In message , phil hunt
writes
On 23 Dec 2003 16:07:42 GMT, Alistair Gunn wrote:
Possibly. Another interpretation is that it's in continuation of
british policy of getting bad value for money in military equipment.
Another example of the same policy is the MRAV armoured vehicle:
Britain spent large amounts of money developing an 8x8 wheeled
vehicle (why? there are plenty of others on the market, and its a
mature technology so no big breakthroughs are possible),
See any hybrid diesel/electric 8x8s out there? Or any rapidly
reconfigurable vehicles available off-the-shelf?
MRAV had some goals, none of the off-the-shelf candidates met them,
turns out MRAV didn't either. But then MRAV wasn't too expensive.
The UK has very small armed forced considering the size of the
country's defence budget. Compare the UK (Population 59
million, spends 2.5% of GDP on arms) ordering 220 Typhoons whereas
Sweden (population 9 million, spends 2% of GDP on arms) can order
almost as many (204) Gripens. Even taking into account that Britain
spends a larger proportion of its defense budget on its navy, and
the Typhoon's unit cost is larger than the Gripen's, there's
something wrong here.
Not really, no.

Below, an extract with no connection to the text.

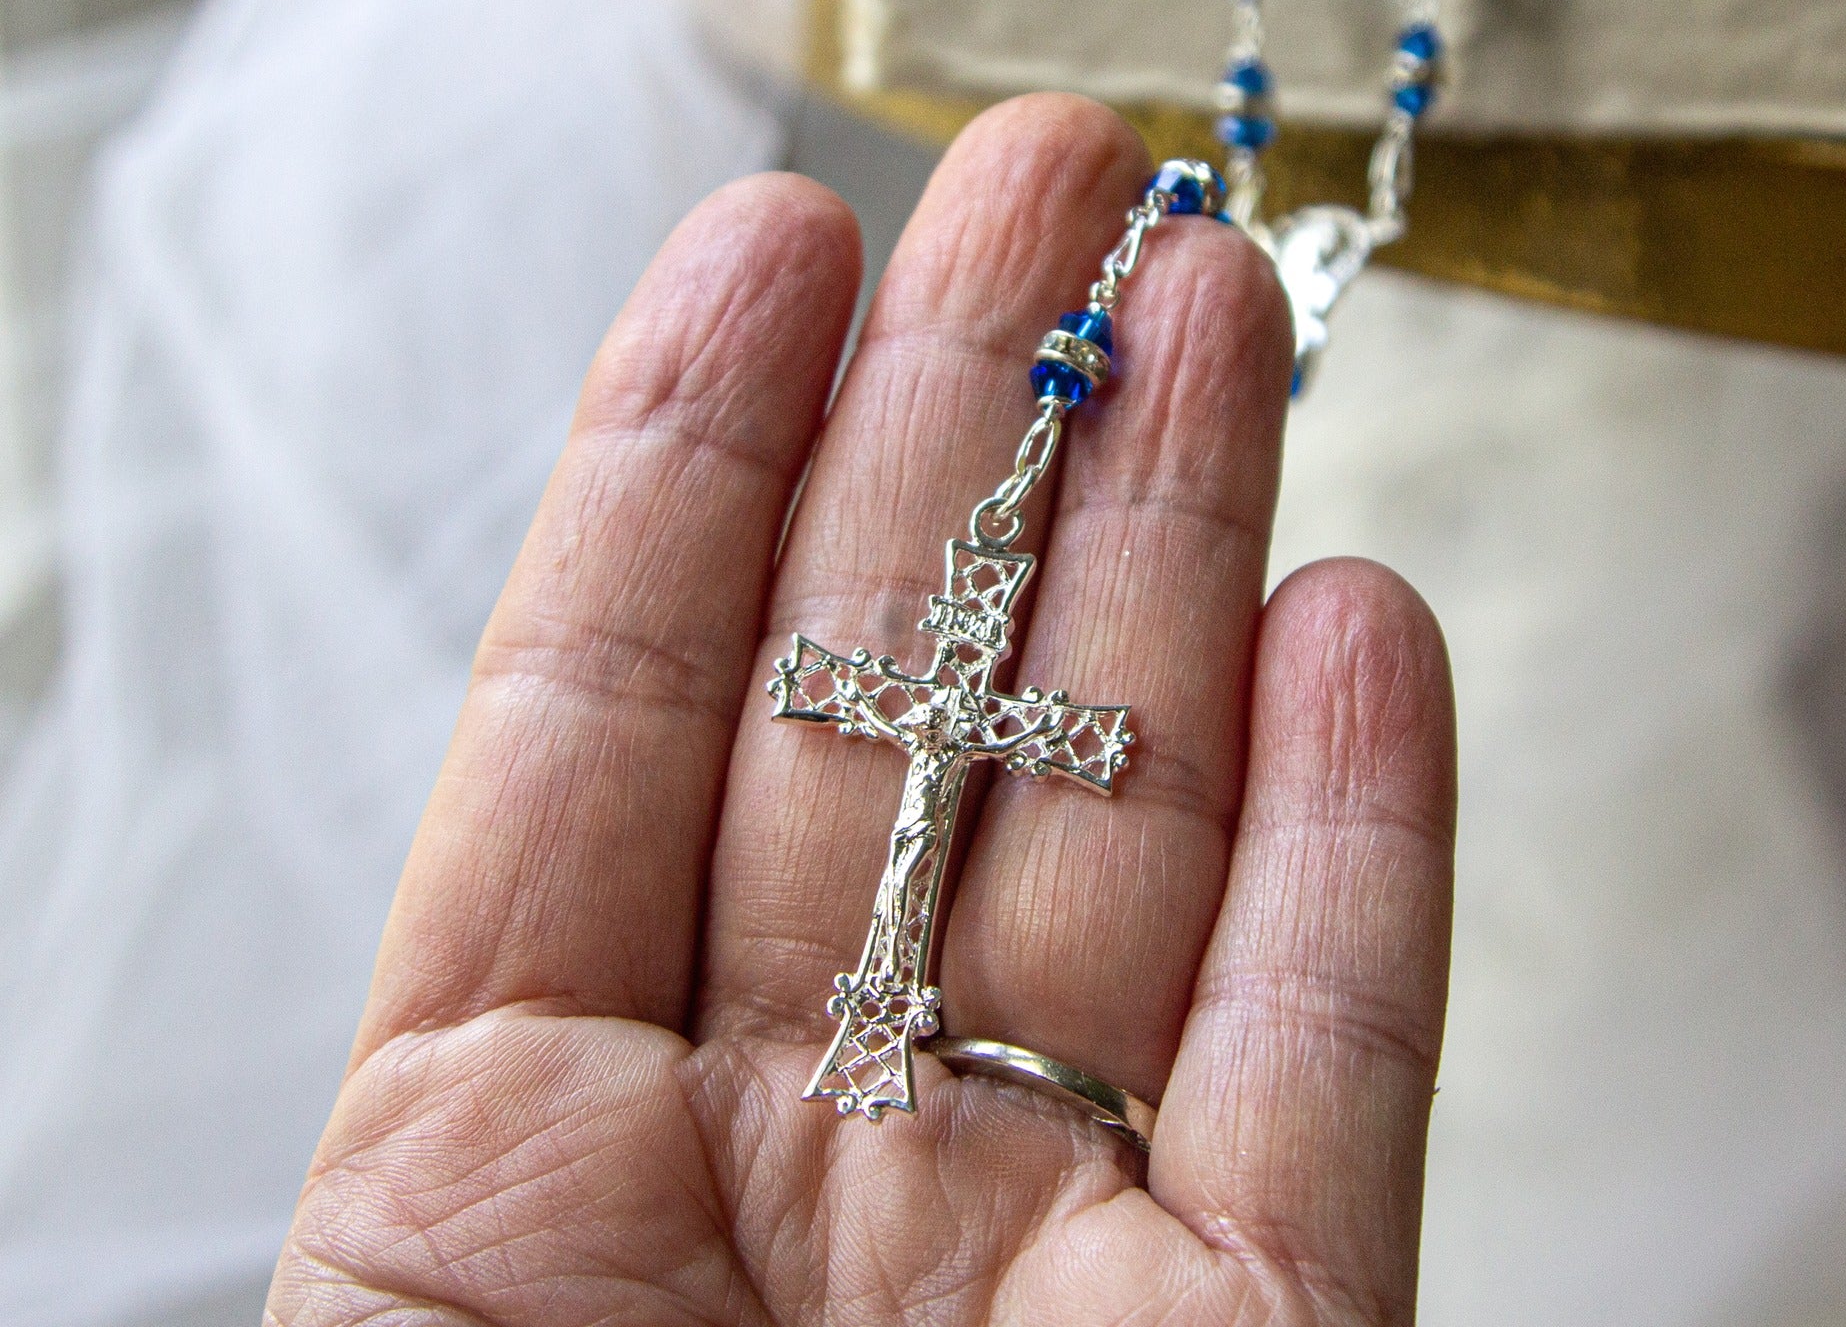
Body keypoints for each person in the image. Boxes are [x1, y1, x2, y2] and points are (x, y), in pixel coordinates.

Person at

The UK buys the strategic lift and the support
infrastructure to be able to put troops, tanks, ships and aircraft far
overseas and fight: other countries concentrate on headline-grabbing
numbers of frontline assets but aren't able to send them anywhere (and
aren't tested in their ability to commit them to combat).
--
When you have to kill a man, it costs nothing to be polite.